## Data excerpt

• • •

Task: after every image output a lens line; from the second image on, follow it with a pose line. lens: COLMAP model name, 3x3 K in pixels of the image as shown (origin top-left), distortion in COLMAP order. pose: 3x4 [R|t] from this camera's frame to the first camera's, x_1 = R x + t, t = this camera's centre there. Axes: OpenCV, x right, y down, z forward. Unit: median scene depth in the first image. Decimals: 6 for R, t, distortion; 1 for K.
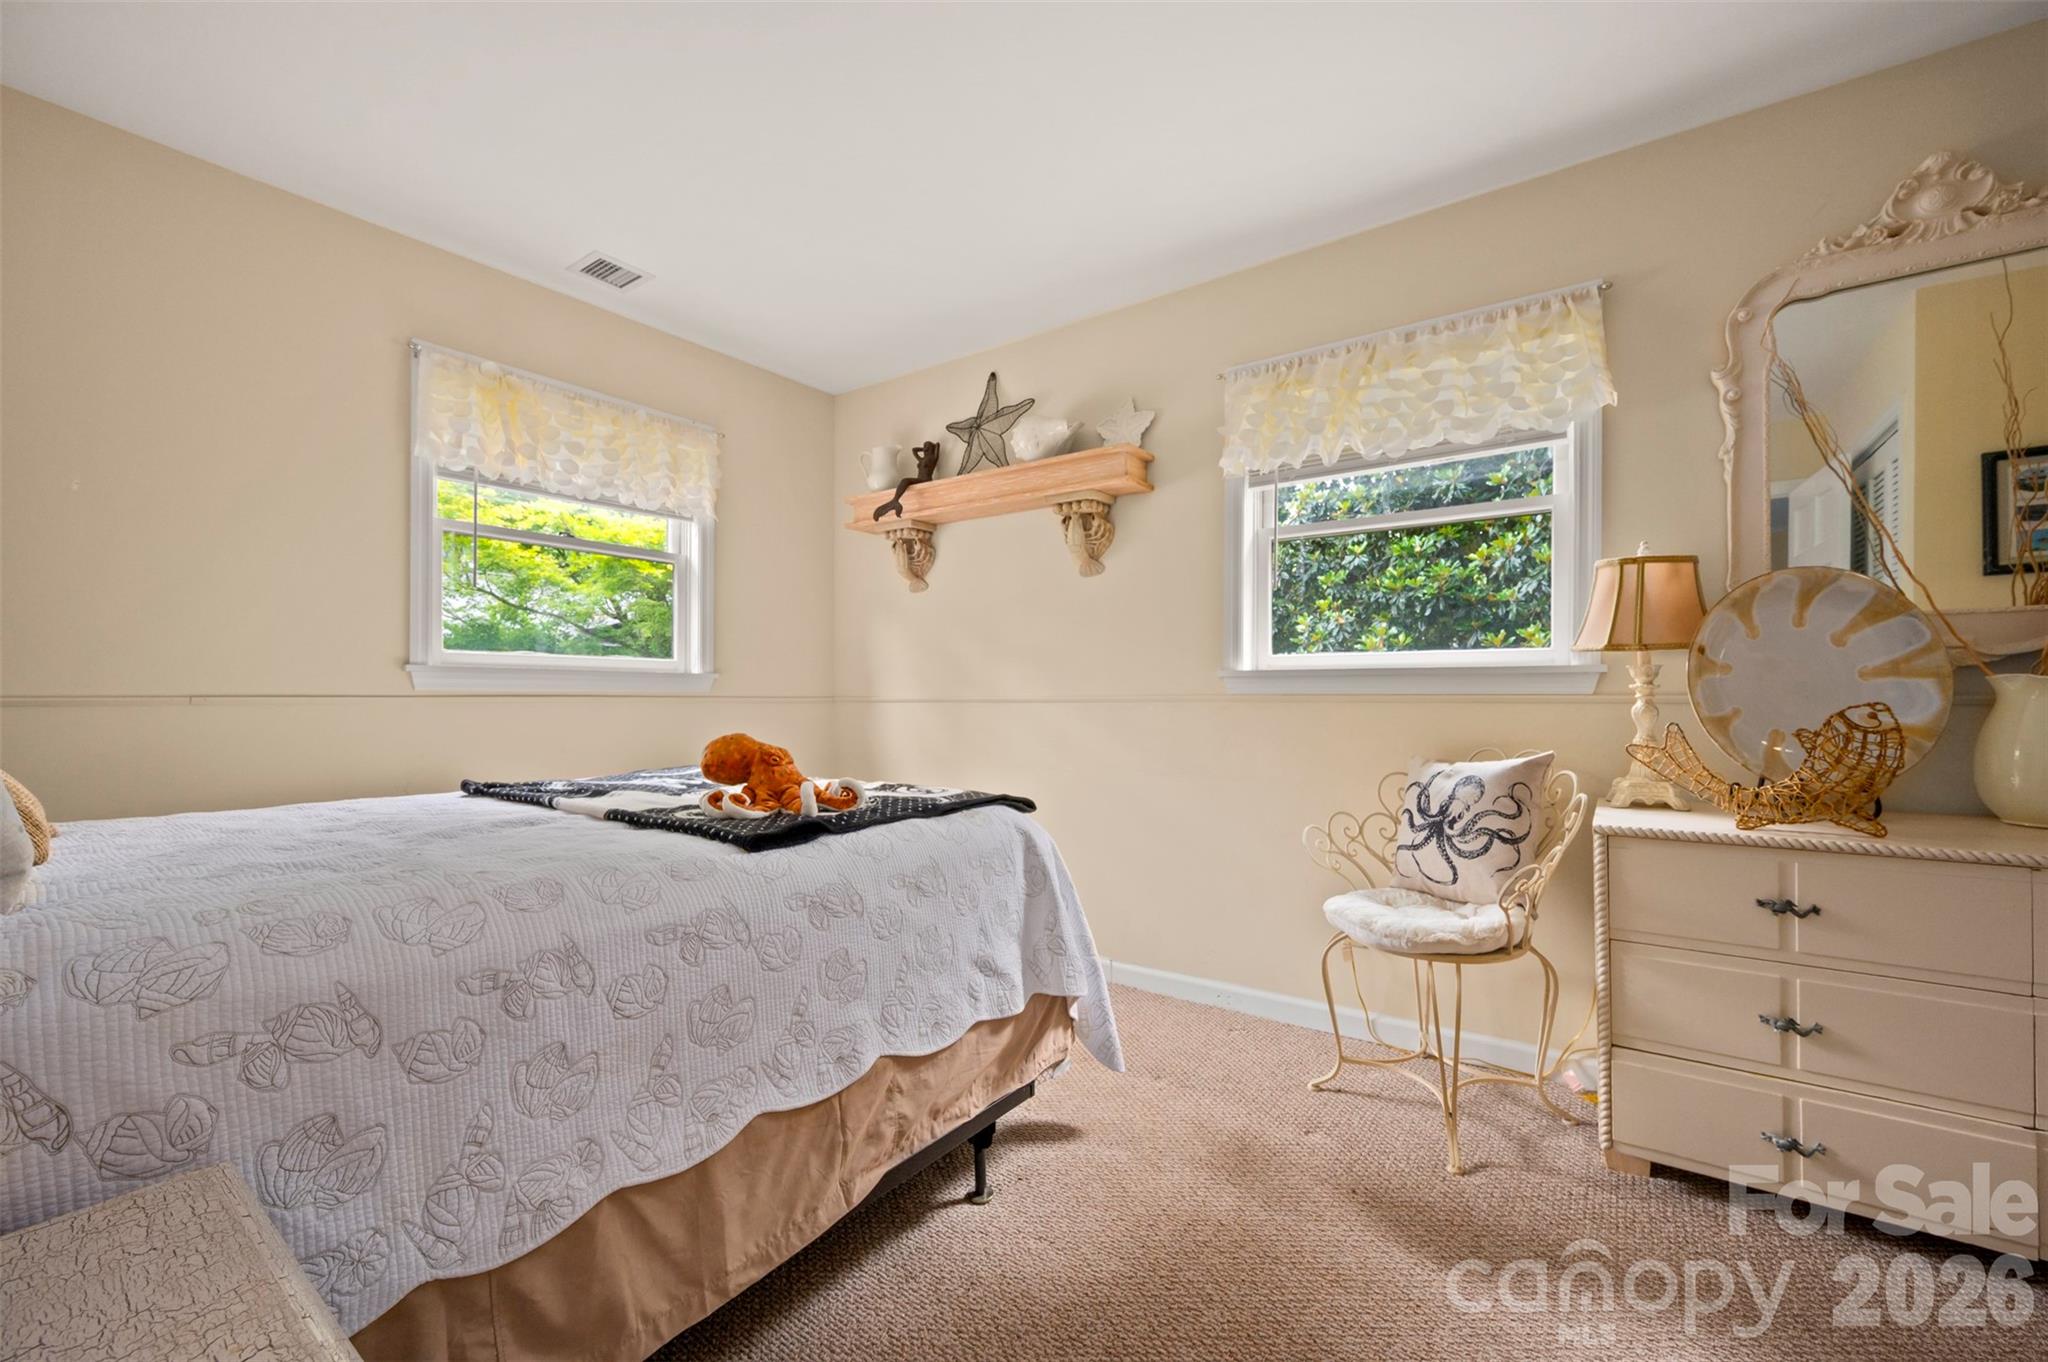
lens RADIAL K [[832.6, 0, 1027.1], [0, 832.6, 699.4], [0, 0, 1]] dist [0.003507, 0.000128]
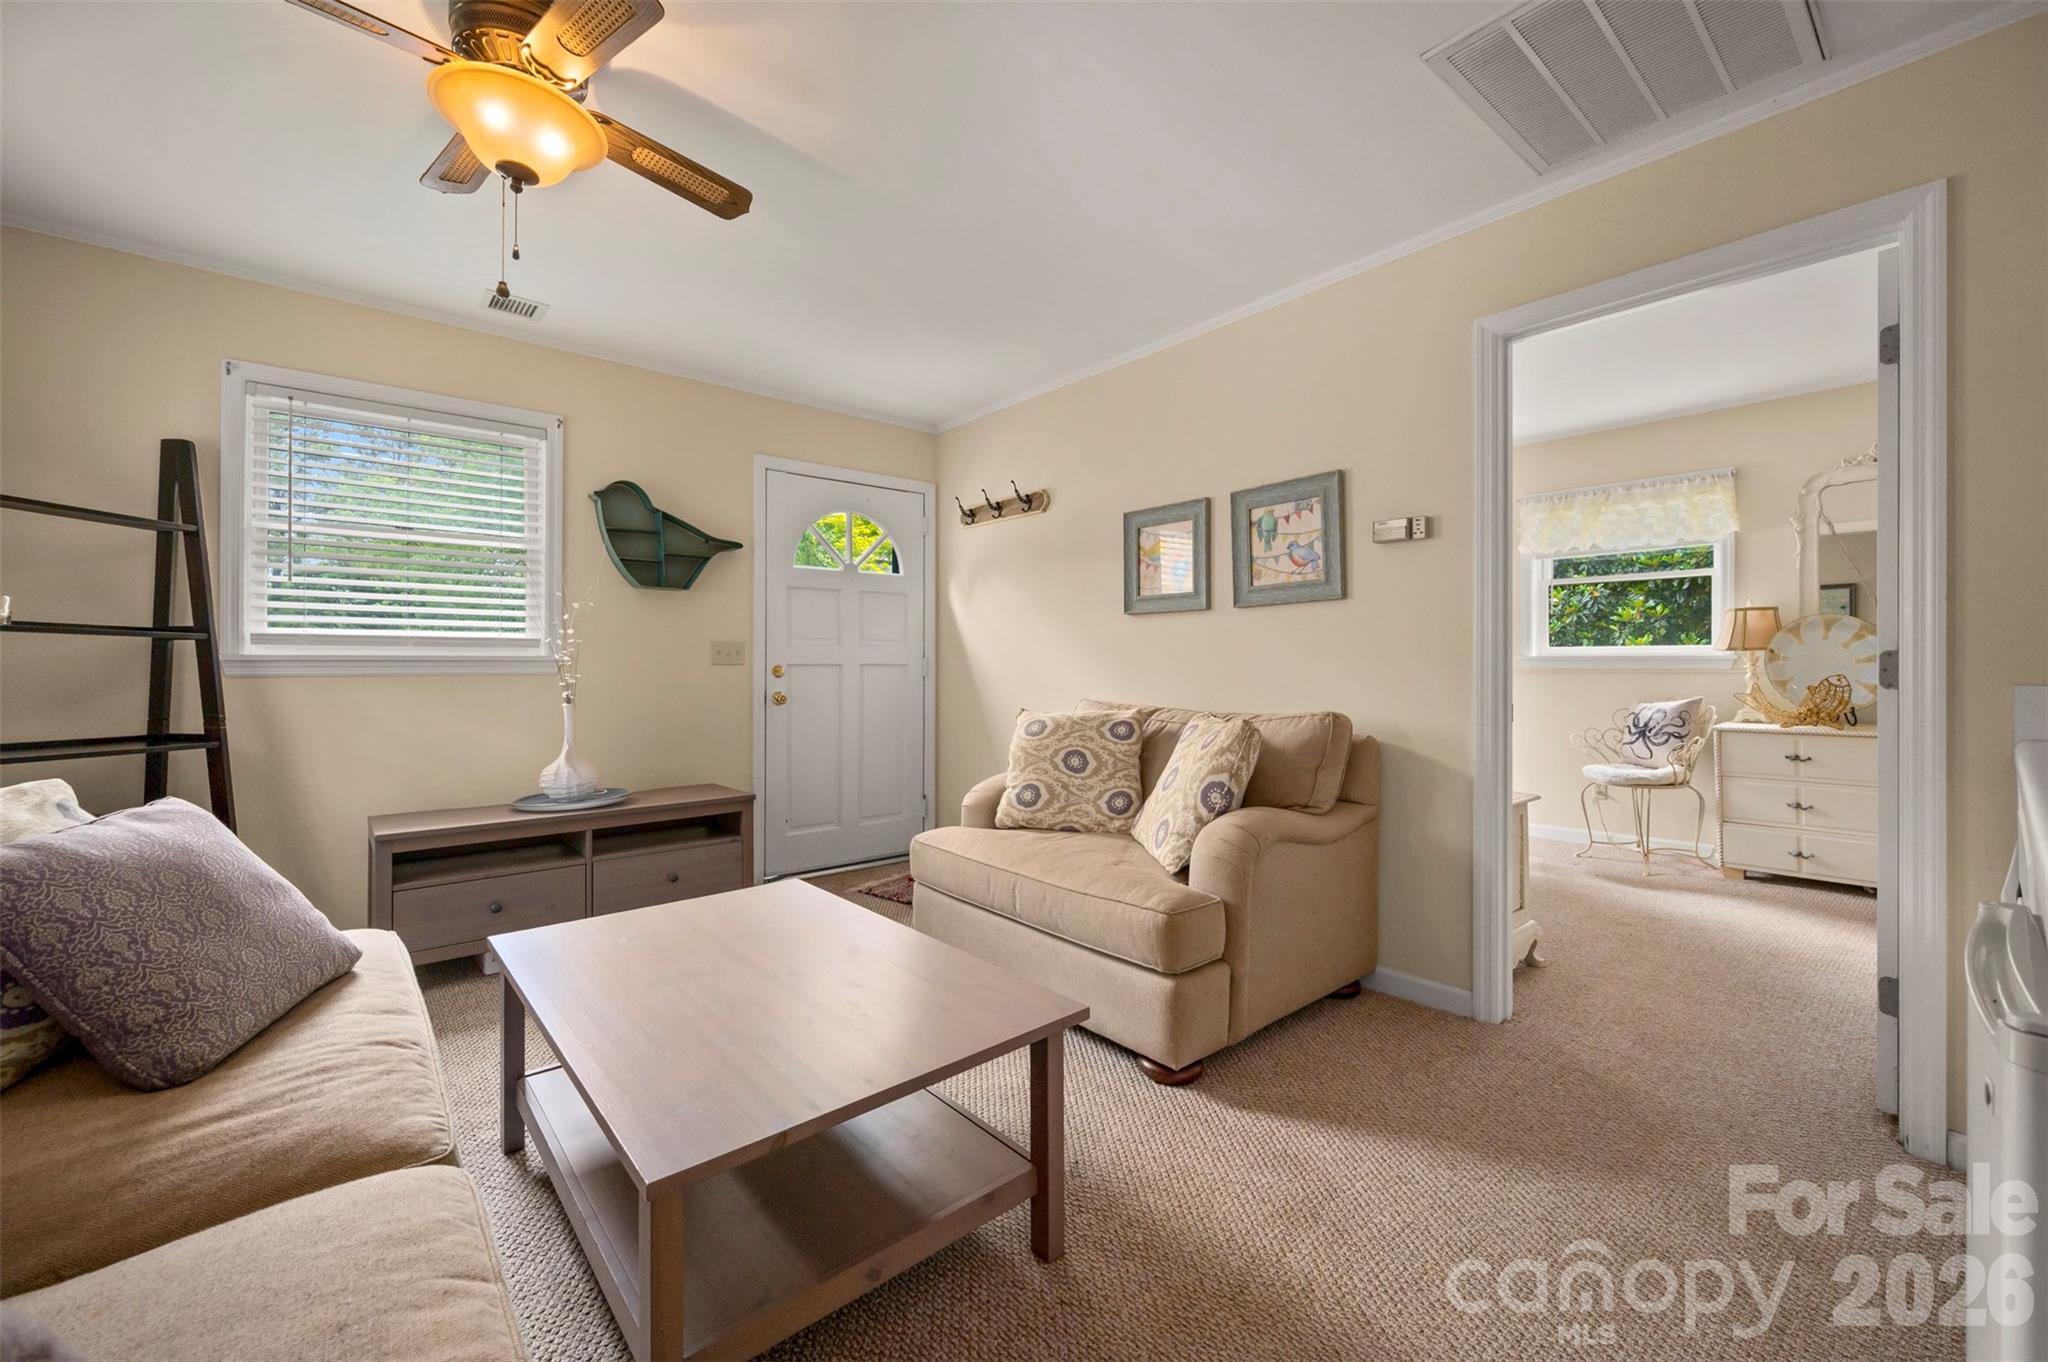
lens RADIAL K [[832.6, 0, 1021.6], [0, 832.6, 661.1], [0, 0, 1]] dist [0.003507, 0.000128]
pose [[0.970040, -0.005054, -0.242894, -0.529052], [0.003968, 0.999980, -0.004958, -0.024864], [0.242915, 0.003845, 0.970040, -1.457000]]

• • •

## What you should do
When you repeat the material above, keep every word exact and leave out the pictures.

## Task result
Task: after every image output a lens line; from the second image on, follow it with a pose line. lens: COLMAP model name, 3x3 K in pixels of the image as shown (origin top-left), distortion in COLMAP order. pose: 3x4 [R|t] from this camera's frame to the first camera's, x_1 = R x + t, t = this camera's centre there. Axes: OpenCV, x right, y down, z forward. Unit: median scene depth in the first image. Decimals: 6 for R, t, distortion; 1 for K.
lens RADIAL K [[832.6, 0, 1027.1], [0, 832.6, 699.4], [0, 0, 1]] dist [0.003507, 0.000128]
lens RADIAL K [[832.6, 0, 1021.6], [0, 832.6, 661.1], [0, 0, 1]] dist [0.003507, 0.000128]
pose [[0.970040, -0.005054, -0.242894, -0.529052], [0.003968, 0.999980, -0.004958, -0.024864], [0.242915, 0.003845, 0.970040, -1.457000]]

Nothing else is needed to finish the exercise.